Record set Start Marker

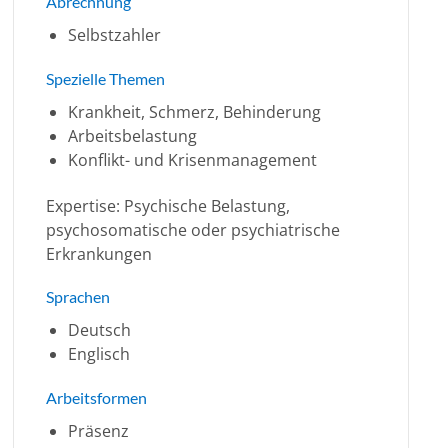
Abrechnung
Selbstzahler
Spezielle Themen
Krankheit, Schmerz, Behinderung
Arbeitsbelastung
Konflikt- und Krisenmanagement
Expertise: Psychische Belastung,
psychosomatische oder psychiatrische
Erkrankungen
Sprachen
Deutsch
Englisch
Arbeitsformen
Präsenz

Record set End Marker

◆ **Work order**:
Can you return the text read from the records above, line for line and word for word, leaving out the pictures?

◆ **Answer box**:
Abrechnung
Selbstzahler
Spezielle Themen
Krankheit, Schmerz, Behinderung
Arbeitsbelastung
Konflikt- und Krisenmanagement
Expertise: Psychische Belastung,
psychosomatische oder psychiatrische
Erkrankungen
Sprachen
Deutsch
Englisch
Arbeitsformen
Präsenz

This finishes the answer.